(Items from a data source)
------------------------------------------------

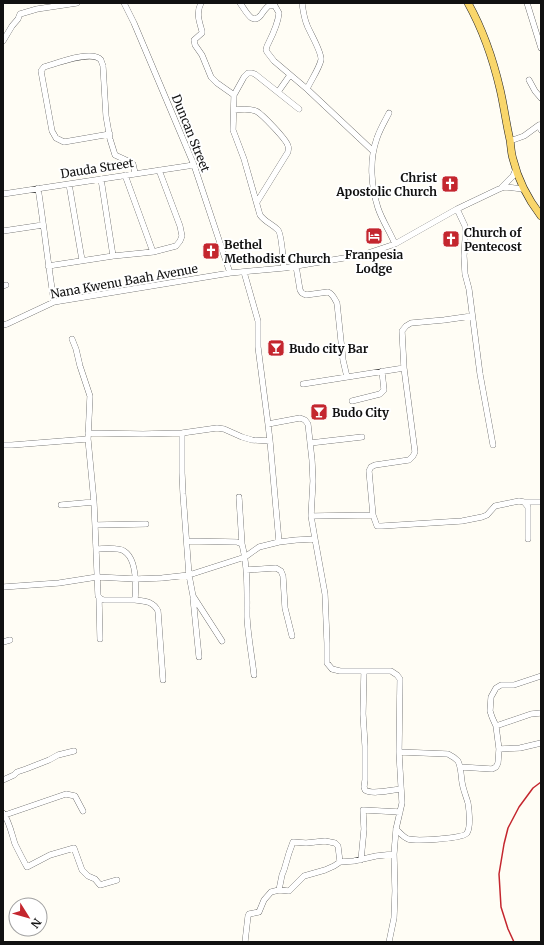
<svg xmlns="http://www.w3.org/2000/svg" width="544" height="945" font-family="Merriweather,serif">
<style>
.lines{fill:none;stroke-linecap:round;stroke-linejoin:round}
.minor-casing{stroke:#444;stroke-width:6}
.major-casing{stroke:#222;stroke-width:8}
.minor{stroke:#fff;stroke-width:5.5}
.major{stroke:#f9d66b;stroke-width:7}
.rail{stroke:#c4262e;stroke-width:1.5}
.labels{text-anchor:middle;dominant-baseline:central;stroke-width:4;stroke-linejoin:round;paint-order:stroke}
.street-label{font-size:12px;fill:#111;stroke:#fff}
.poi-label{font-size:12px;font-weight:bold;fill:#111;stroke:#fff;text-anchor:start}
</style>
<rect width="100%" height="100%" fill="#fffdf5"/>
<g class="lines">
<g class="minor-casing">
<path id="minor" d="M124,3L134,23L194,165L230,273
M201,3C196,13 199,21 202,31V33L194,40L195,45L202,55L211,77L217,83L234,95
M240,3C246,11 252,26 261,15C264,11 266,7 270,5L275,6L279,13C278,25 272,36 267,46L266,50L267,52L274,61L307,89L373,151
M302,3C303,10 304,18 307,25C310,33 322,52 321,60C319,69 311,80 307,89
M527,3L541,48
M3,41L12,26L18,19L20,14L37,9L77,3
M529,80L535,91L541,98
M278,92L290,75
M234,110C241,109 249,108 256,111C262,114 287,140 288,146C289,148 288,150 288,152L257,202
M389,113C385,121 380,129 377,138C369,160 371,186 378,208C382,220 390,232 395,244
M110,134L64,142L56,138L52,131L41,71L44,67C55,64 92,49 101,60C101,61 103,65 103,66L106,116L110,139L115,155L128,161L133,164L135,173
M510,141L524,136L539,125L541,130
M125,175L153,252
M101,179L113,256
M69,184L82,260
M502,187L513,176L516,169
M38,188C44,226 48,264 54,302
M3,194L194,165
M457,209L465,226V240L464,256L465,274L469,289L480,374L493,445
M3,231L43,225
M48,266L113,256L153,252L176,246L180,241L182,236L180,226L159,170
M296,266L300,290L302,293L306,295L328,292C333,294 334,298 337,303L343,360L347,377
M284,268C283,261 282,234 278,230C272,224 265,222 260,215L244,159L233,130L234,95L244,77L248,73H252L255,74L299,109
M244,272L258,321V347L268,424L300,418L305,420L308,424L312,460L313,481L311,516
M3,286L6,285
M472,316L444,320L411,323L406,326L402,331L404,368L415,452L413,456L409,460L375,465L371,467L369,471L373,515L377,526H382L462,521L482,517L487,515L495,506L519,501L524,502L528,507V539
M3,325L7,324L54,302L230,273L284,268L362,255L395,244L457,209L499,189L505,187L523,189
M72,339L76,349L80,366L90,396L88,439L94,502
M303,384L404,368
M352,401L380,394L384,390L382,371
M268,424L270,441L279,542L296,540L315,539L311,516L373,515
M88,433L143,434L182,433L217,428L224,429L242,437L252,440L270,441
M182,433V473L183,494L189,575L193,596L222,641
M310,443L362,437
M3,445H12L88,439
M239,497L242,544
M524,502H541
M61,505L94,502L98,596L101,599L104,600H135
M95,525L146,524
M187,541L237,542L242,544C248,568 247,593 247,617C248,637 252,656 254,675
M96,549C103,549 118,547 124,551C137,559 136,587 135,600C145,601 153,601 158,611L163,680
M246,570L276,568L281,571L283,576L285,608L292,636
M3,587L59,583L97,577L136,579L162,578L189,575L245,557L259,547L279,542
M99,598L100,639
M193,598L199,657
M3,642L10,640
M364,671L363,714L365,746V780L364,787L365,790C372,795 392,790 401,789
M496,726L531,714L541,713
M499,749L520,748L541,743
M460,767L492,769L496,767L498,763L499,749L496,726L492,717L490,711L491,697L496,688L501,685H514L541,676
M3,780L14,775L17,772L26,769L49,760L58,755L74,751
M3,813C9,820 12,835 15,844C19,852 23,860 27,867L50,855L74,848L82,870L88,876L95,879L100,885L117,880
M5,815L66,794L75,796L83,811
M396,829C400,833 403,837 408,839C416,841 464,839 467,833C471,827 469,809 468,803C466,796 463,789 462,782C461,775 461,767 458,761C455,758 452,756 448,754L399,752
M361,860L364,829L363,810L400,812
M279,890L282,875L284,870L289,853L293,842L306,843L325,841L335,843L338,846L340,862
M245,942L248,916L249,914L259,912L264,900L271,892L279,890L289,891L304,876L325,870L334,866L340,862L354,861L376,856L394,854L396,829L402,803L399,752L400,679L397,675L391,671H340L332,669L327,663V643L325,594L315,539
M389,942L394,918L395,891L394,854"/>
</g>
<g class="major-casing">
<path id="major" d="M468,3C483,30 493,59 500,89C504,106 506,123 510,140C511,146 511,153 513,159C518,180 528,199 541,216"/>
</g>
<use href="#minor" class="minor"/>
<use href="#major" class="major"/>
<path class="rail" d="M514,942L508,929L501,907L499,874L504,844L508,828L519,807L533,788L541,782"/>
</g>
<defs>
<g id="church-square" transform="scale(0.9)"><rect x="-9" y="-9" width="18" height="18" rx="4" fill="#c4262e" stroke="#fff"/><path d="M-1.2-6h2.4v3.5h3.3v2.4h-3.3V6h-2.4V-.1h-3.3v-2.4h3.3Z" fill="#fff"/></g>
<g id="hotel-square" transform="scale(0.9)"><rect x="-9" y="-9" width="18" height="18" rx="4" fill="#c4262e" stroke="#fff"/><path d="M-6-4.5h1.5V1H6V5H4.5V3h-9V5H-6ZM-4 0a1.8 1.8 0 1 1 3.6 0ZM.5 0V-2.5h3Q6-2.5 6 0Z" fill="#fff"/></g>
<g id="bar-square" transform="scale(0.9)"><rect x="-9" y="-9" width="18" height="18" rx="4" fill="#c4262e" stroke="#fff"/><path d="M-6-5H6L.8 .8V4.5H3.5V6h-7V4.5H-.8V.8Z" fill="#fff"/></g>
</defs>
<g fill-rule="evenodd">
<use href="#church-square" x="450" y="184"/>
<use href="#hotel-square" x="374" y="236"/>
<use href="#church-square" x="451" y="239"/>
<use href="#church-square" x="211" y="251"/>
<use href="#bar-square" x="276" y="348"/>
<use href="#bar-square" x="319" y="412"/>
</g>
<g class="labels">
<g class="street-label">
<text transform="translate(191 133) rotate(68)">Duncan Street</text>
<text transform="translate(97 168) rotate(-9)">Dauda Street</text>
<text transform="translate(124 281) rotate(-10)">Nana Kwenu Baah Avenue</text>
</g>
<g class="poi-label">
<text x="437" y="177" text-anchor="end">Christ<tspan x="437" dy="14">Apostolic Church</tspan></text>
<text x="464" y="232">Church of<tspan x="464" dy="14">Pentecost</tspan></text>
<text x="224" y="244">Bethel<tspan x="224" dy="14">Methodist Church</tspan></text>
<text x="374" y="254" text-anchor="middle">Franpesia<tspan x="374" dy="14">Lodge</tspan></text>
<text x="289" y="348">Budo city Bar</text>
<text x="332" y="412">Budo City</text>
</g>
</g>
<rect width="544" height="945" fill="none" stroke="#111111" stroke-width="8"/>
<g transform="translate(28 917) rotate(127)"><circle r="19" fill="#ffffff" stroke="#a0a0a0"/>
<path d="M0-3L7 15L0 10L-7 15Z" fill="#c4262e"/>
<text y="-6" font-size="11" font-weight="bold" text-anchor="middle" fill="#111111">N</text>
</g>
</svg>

------------------------------------------------

→ **Activity**
Please copy the preceding records exactly and omit the images.

→ **Response area**
<svg xmlns="http://www.w3.org/2000/svg" width="544" height="945" font-family="Merriweather,serif">
<style>
.lines{fill:none;stroke-linecap:round;stroke-linejoin:round}
.minor-casing{stroke:#444;stroke-width:6}
.major-casing{stroke:#222;stroke-width:8}
.minor{stroke:#fff;stroke-width:5.5}
.major{stroke:#f9d66b;stroke-width:7}
.rail{stroke:#c4262e;stroke-width:1.5}
.labels{text-anchor:middle;dominant-baseline:central;stroke-width:4;stroke-linejoin:round;paint-order:stroke}
.street-label{font-size:12px;fill:#111;stroke:#fff}
.poi-label{font-size:12px;font-weight:bold;fill:#111;stroke:#fff;text-anchor:start}
</style>
<rect width="100%" height="100%" fill="#fffdf5"/>
<g class="lines">
<g class="minor-casing">
<path id="minor" d="M124,3L134,23L194,165L230,273
M201,3C196,13 199,21 202,31V33L194,40L195,45L202,55L211,77L217,83L234,95
M240,3C246,11 252,26 261,15C264,11 266,7 270,5L275,6L279,13C278,25 272,36 267,46L266,50L267,52L274,61L307,89L373,151
M302,3C303,10 304,18 307,25C310,33 322,52 321,60C319,69 311,80 307,89
M527,3L541,48
M3,41L12,26L18,19L20,14L37,9L77,3
M529,80L535,91L541,98
M278,92L290,75
M234,110C241,109 249,108 256,111C262,114 287,140 288,146C289,148 288,150 288,152L257,202
M389,113C385,121 380,129 377,138C369,160 371,186 378,208C382,220 390,232 395,244
M110,134L64,142L56,138L52,131L41,71L44,67C55,64 92,49 101,60C101,61 103,65 103,66L106,116L110,139L115,155L128,161L133,164L135,173
M510,141L524,136L539,125L541,130
M125,175L153,252
M101,179L113,256
M69,184L82,260
M502,187L513,176L516,169
M38,188C44,226 48,264 54,302
M3,194L194,165
M457,209L465,226V240L464,256L465,274L469,289L480,374L493,445
M3,231L43,225
M48,266L113,256L153,252L176,246L180,241L182,236L180,226L159,170
M296,266L300,290L302,293L306,295L328,292C333,294 334,298 337,303L343,360L347,377
M284,268C283,261 282,234 278,230C272,224 265,222 260,215L244,159L233,130L234,95L244,77L248,73H252L255,74L299,109
M244,272L258,321V347L268,424L300,418L305,420L308,424L312,460L313,481L311,516
M3,286L6,285
M472,316L444,320L411,323L406,326L402,331L404,368L415,452L413,456L409,460L375,465L371,467L369,471L373,515L377,526H382L462,521L482,517L487,515L495,506L519,501L524,502L528,507V539
M3,325L7,324L54,302L230,273L284,268L362,255L395,244L457,209L499,189L505,187L523,189
M72,339L76,349L80,366L90,396L88,439L94,502
M303,384L404,368
M352,401L380,394L384,390L382,371
M268,424L270,441L279,542L296,540L315,539L311,516L373,515
M88,433L143,434L182,433L217,428L224,429L242,437L252,440L270,441
M182,433V473L183,494L189,575L193,596L222,641
M310,443L362,437
M3,445H12L88,439
M239,497L242,544
M524,502H541
M61,505L94,502L98,596L101,599L104,600H135
M95,525L146,524
M187,541L237,542L242,544C248,568 247,593 247,617C248,637 252,656 254,675
M96,549C103,549 118,547 124,551C137,559 136,587 135,600C145,601 153,601 158,611L163,680
M246,570L276,568L281,571L283,576L285,608L292,636
M3,587L59,583L97,577L136,579L162,578L189,575L245,557L259,547L279,542
M99,598L100,639
M193,598L199,657
M3,642L10,640
M364,671L363,714L365,746V780L364,787L365,790C372,795 392,790 401,789
M496,726L531,714L541,713
M499,749L520,748L541,743
M460,767L492,769L496,767L498,763L499,749L496,726L492,717L490,711L491,697L496,688L501,685H514L541,676
M3,780L14,775L17,772L26,769L49,760L58,755L74,751
M3,813C9,820 12,835 15,844C19,852 23,860 27,867L50,855L74,848L82,870L88,876L95,879L100,885L117,880
M5,815L66,794L75,796L83,811
M396,829C400,833 403,837 408,839C416,841 464,839 467,833C471,827 469,809 468,803C466,796 463,789 462,782C461,775 461,767 458,761C455,758 452,756 448,754L399,752
M361,860L364,829L363,810L400,812
M279,890L282,875L284,870L289,853L293,842L306,843L325,841L335,843L338,846L340,862
M245,942L248,916L249,914L259,912L264,900L271,892L279,890L289,891L304,876L325,870L334,866L340,862L354,861L376,856L394,854L396,829L402,803L399,752L400,679L397,675L391,671H340L332,669L327,663V643L325,594L315,539
M389,942L394,918L395,891L394,854"/>
</g>
<g class="major-casing">
<path id="major" d="M468,3C483,30 493,59 500,89C504,106 506,123 510,140C511,146 511,153 513,159C518,180 528,199 541,216"/>
</g>
<use href="#minor" class="minor"/>
<use href="#major" class="major"/>
<path class="rail" d="M514,942L508,929L501,907L499,874L504,844L508,828L519,807L533,788L541,782"/>
</g>
<defs>
<g id="church-square" transform="scale(0.9)"><rect x="-9" y="-9" width="18" height="18" rx="4" fill="#c4262e" stroke="#fff"/><path d="M-1.2-6h2.4v3.5h3.3v2.4h-3.3V6h-2.4V-.1h-3.3v-2.4h3.3Z" fill="#fff"/></g>
<g id="hotel-square" transform="scale(0.9)"><rect x="-9" y="-9" width="18" height="18" rx="4" fill="#c4262e" stroke="#fff"/><path d="M-6-4.5h1.5V1H6V5H4.5V3h-9V5H-6ZM-4 0a1.8 1.8 0 1 1 3.6 0ZM.5 0V-2.5h3Q6-2.5 6 0Z" fill="#fff"/></g>
<g id="bar-square" transform="scale(0.9)"><rect x="-9" y="-9" width="18" height="18" rx="4" fill="#c4262e" stroke="#fff"/><path d="M-6-5H6L.8 .8V4.5H3.5V6h-7V4.5H-.8V.8Z" fill="#fff"/></g>
</defs>
<g fill-rule="evenodd">
<use href="#church-square" x="450" y="184"/>
<use href="#hotel-square" x="374" y="236"/>
<use href="#church-square" x="451" y="239"/>
<use href="#church-square" x="211" y="251"/>
<use href="#bar-square" x="276" y="348"/>
<use href="#bar-square" x="319" y="412"/>
</g>
<g class="labels">
<g class="street-label">
<text transform="translate(191 133) rotate(68)">Duncan Street</text>
<text transform="translate(97 168) rotate(-9)">Dauda Street</text>
<text transform="translate(124 281) rotate(-10)">Nana Kwenu Baah Avenue</text>
</g>
<g class="poi-label">
<text x="437" y="177" text-anchor="end">Christ<tspan x="437" dy="14">Apostolic Church</tspan></text>
<text x="464" y="232">Church of<tspan x="464" dy="14">Pentecost</tspan></text>
<text x="224" y="244">Bethel<tspan x="224" dy="14">Methodist Church</tspan></text>
<text x="374" y="254" text-anchor="middle">Franpesia<tspan x="374" dy="14">Lodge</tspan></text>
<text x="289" y="348">Budo city Bar</text>
<text x="332" y="412">Budo City</text>
</g>
</g>
<rect width="544" height="945" fill="none" stroke="#111111" stroke-width="8"/>
<g transform="translate(28 917) rotate(127)"><circle r="19" fill="#ffffff" stroke="#a0a0a0"/>
<path d="M0-3L7 15L0 10L-7 15Z" fill="#c4262e"/>
<text y="-6" font-size="11" font-weight="bold" text-anchor="middle" fill="#111111">N</text>
</g>
</svg>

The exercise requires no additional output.